Dreams and Dramas by Samantha Adler

Samantha Adler is the assistant curator for the largest exhibition of Israeli contemporary art ever presented in the Baltic States, Dreams and Dramas, opening Oct. 6 in Riga, Latvia. Curated by Roy Brand, it will also feature work from Asylum Alumni Eitan Ben Moshe, Erez Israeli and Sagit Mezamer.

I recently returned to Israel after spending two years in Boston completing my MFA. This had not been a self-evident decision. A more logical step as a young art graduate would have been to extend my visa and move to New York City. Boston had offered me two years of studious isolation which had tremendously shifted and refined my artistic practice, an experience that had gone hand in hand with the city’s irreducible otherness: its neatly upkept apartments, its coldly polite passersby, and its beautifully landscaped public gardens. I dearly missed Tel Aviv.
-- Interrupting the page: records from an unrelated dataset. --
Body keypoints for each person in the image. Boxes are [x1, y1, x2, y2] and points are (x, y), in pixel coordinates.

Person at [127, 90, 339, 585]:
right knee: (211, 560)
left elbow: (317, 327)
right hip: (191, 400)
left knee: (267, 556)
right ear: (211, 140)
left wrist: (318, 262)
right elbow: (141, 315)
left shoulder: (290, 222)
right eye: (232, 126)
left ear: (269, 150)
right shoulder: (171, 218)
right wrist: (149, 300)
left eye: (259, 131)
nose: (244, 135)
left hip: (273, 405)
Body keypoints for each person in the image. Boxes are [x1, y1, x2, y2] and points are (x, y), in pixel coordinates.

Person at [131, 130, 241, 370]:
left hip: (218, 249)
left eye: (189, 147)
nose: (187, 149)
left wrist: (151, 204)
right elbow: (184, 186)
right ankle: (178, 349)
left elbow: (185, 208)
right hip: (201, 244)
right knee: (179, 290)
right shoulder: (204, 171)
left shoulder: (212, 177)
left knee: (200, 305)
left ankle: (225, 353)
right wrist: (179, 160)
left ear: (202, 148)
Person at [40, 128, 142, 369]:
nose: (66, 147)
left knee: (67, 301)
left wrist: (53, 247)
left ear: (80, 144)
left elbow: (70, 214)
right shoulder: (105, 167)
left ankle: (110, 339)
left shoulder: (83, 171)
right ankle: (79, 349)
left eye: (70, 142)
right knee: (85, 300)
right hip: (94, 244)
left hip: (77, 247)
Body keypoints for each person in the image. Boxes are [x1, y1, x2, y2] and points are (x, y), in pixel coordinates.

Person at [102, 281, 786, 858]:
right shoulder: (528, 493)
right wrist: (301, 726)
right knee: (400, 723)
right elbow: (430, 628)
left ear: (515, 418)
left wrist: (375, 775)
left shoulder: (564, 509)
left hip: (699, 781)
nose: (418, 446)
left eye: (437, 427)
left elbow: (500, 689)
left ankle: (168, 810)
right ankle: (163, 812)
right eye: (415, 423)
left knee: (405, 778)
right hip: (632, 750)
The incessant bustling in the streets, where every corner holds manifold stories (personal, political, historical), the warm friendly embraces, the general sense of openness and sometimes unbearable straightforwardness, and even the recurring sense of fear, despair and disgust countered with unabashed vitality. All of this had gotten deeply under my skin.

Just a couple of weeks after my return to Tel Aviv, I started assisting Israeli curator and philosophy professor Roy Brand in producing a large group exhibition in Riga, Latvia:

“Dreams and Dramas: Intensities from contemporary Israel” will open on October 6 in the impressive space of a former cork factory. Commissioned by the independent art organization and publishing house ARTERRITORY, it will be the largest exhibition of Israeli art ever presented in the Baltic States, bringing together fourteen artists including three Asylum Arts alumni: Eitan Ben-Moshe, Sagit Mezamer, and Erez Israeli.
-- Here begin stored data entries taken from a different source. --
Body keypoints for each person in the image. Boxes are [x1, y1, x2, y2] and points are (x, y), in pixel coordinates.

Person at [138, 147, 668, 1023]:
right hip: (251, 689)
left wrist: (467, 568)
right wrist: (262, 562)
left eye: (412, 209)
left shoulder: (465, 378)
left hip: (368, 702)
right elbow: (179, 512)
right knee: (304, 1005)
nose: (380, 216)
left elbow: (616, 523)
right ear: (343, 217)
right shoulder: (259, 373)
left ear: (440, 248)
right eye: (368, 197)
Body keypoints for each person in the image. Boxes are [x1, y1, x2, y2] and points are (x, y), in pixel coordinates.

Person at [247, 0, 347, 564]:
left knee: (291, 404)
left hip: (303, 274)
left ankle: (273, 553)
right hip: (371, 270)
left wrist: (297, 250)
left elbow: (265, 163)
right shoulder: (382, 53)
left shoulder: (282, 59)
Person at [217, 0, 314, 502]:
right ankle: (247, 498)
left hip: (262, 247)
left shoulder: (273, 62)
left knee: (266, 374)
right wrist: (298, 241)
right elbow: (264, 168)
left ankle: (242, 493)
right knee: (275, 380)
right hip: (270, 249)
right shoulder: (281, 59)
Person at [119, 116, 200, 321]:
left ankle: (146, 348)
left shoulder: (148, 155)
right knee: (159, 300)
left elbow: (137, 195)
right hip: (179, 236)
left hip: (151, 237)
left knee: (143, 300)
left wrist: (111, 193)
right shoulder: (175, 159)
Sagit Mezamer, Mother of Opium, 2017
Sagit Mezamer, Mother of Opium, 2017
I immediately connected with Roy Brand’s ambition to showcase Israeli artists whose works mirror Israel’s intensity and endless contradictions: the country’ earthiness is infused with spirituality and mythologies, its pioneering hopes are imprinted with past traumas, its present-day developments as a country and society are tightly entangled with the ongoing political conflict. This selection specifically reflects a generation of artists who have consciously decided to break away from deep theorisations, logic and good taste; instead finding in the immersion in the present, in all its confused sensuality, a form of rebellion against the dominating sense of social and political disillusion. This is not to say that they ignore or escape their surrounding reality; but rather that “they have soberly accepted that conflict is an immanent part of it”. The question then extends way beyond the scope of contemporary Israel: “How to live and accept conflicts without resolution, and how to negotiate them and use them creatively without letting them destroy our subjective core and our public sphere?” (R. Brand) This question is ever-more relevant today, and it will be fascinating to consider how it resonates within the Baltic historical and social context.
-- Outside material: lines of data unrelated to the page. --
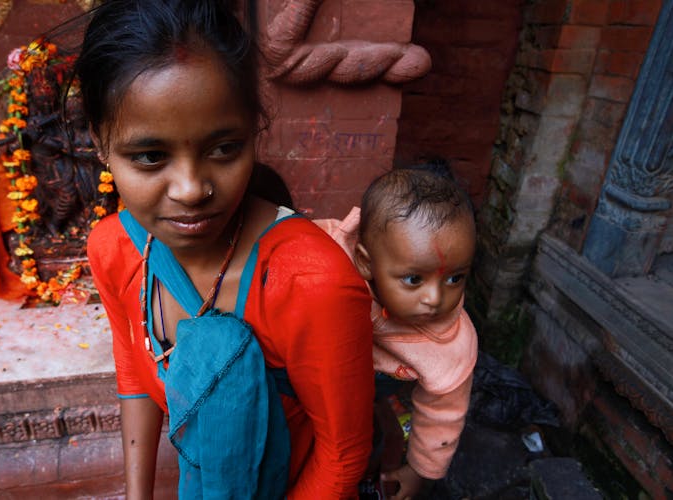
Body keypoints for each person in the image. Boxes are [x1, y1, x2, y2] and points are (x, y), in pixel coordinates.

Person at [76, 1, 374, 497]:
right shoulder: (114, 250)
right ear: (101, 143)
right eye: (150, 157)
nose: (192, 189)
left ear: (254, 130)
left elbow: (342, 456)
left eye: (223, 149)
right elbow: (133, 365)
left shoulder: (309, 282)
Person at [316, 163, 478, 499]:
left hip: (381, 384)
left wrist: (420, 470)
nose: (435, 298)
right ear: (365, 262)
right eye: (414, 279)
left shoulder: (451, 345)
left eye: (454, 278)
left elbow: (442, 414)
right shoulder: (328, 252)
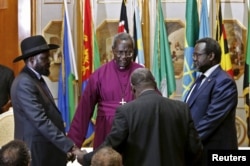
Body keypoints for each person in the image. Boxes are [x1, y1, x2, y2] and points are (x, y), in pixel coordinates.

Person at [77, 68, 203, 166]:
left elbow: (112, 145)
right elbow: (195, 149)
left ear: (133, 89)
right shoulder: (182, 108)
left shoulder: (126, 111)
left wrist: (85, 158)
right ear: (155, 84)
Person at [10, 35, 83, 166]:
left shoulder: (34, 78)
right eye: (44, 58)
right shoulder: (24, 83)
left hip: (46, 149)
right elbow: (41, 120)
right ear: (32, 60)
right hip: (35, 152)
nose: (49, 61)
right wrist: (70, 146)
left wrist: (62, 147)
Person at [68, 32, 143, 149]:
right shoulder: (99, 74)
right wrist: (73, 143)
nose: (124, 57)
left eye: (128, 53)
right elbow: (84, 109)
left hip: (134, 130)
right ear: (113, 50)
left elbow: (153, 100)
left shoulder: (141, 72)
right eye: (120, 52)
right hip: (106, 131)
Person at [185, 37, 238, 165]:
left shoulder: (224, 82)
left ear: (211, 56)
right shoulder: (201, 79)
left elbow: (211, 119)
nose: (194, 59)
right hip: (199, 151)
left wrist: (188, 140)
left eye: (197, 55)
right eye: (193, 55)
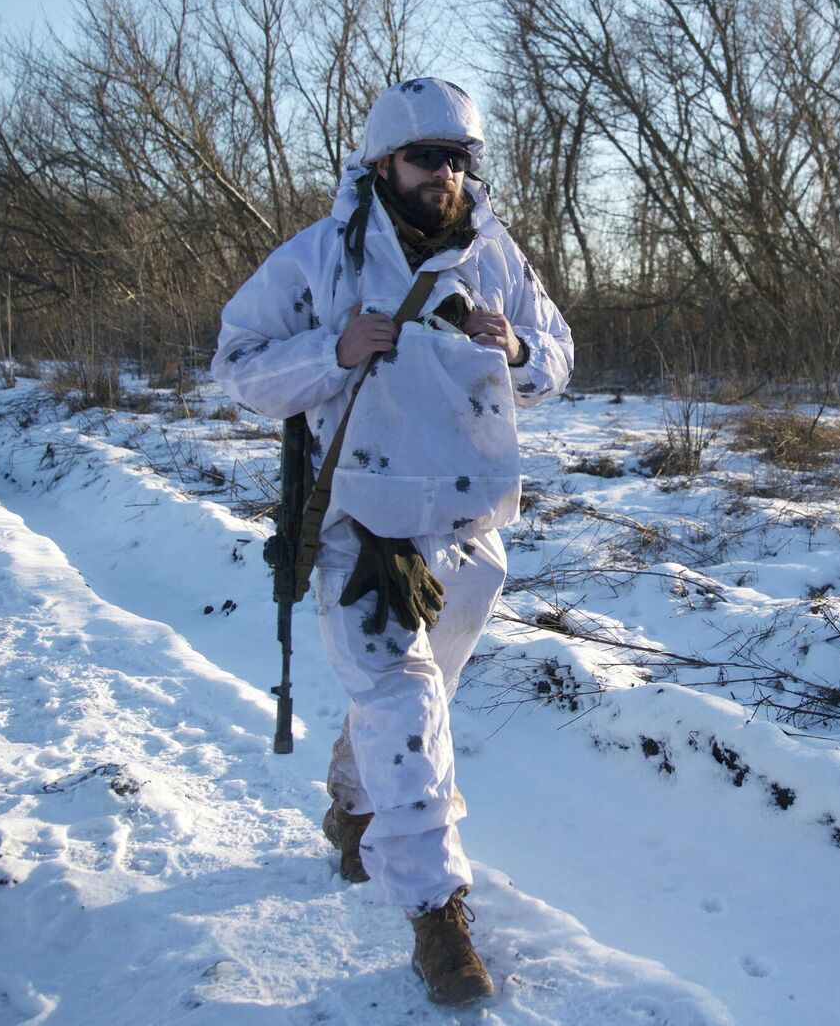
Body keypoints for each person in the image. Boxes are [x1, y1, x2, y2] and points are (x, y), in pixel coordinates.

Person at [210, 77, 573, 1006]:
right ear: (383, 164)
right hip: (362, 527)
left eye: (458, 159)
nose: (444, 174)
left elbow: (559, 351)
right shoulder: (319, 260)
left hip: (466, 525)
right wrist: (331, 349)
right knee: (408, 705)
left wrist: (522, 351)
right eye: (425, 157)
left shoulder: (495, 255)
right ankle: (437, 916)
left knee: (419, 696)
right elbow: (237, 365)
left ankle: (355, 803)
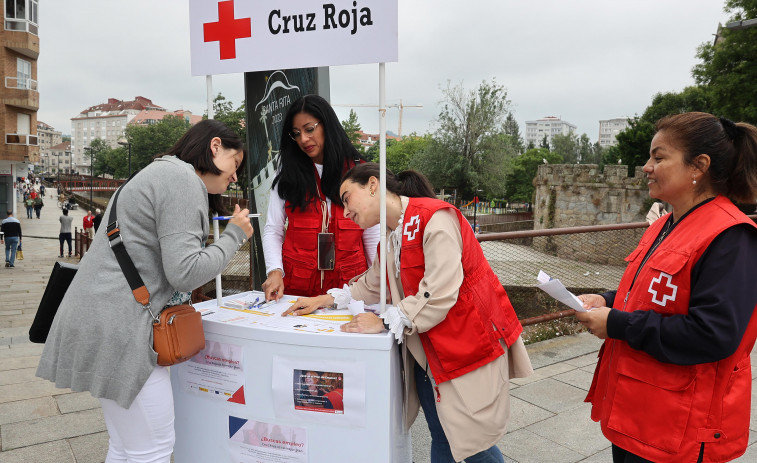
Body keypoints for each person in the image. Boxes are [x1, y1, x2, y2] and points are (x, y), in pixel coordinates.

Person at [36, 119, 254, 463]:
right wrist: (234, 236)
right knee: (151, 449)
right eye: (235, 164)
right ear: (214, 147)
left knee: (126, 447)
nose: (235, 177)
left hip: (103, 319)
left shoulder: (157, 173)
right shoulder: (182, 179)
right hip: (123, 329)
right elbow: (184, 273)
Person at [285, 162, 533, 463]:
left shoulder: (434, 218)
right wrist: (324, 300)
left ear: (373, 185)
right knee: (444, 433)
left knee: (471, 441)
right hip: (431, 352)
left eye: (347, 198)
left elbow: (440, 290)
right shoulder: (390, 235)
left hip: (466, 344)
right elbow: (374, 283)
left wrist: (385, 320)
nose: (345, 212)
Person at [576, 112, 757, 463]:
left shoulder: (730, 237)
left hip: (680, 426)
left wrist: (616, 323)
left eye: (659, 157)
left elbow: (714, 334)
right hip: (638, 411)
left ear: (698, 166)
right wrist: (607, 300)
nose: (646, 166)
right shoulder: (665, 224)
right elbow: (657, 294)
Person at [261, 95, 379, 301]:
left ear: (327, 125)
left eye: (309, 129)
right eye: (296, 134)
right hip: (296, 289)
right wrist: (274, 270)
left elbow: (372, 232)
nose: (303, 139)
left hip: (349, 290)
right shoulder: (286, 172)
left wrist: (378, 284)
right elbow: (273, 228)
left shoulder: (359, 170)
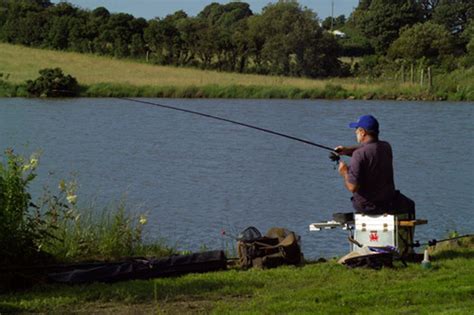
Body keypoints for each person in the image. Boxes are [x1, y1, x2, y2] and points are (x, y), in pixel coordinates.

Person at [335, 114, 414, 215]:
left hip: (366, 205)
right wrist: (347, 150)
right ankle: (406, 231)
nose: (355, 132)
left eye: (357, 129)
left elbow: (352, 187)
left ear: (362, 132)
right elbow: (370, 149)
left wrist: (345, 172)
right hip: (388, 202)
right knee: (410, 204)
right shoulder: (386, 147)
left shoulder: (358, 154)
The exhibition is accompanied by a catalogue with essays by Roy Brand, writer Ruth Margalit, and a comic strip by Tamar Blumenfeld, which each in their own way try to define and contextualize contemporary “Israeliness”. There will also be short statements by each of the showcased artists: Porat Salomon, Dor Guez, Nir Hod, Guy Zagursky, Noa Eshkol, Avner Ben-Gal, Sagit Mezamer, Erez Israeli, Keren Yeala Golan, Marik Lechner, Daniel Kiczales, Eitan Ben-Moshe, Sigalit Landau, and Yehudit Sasportas.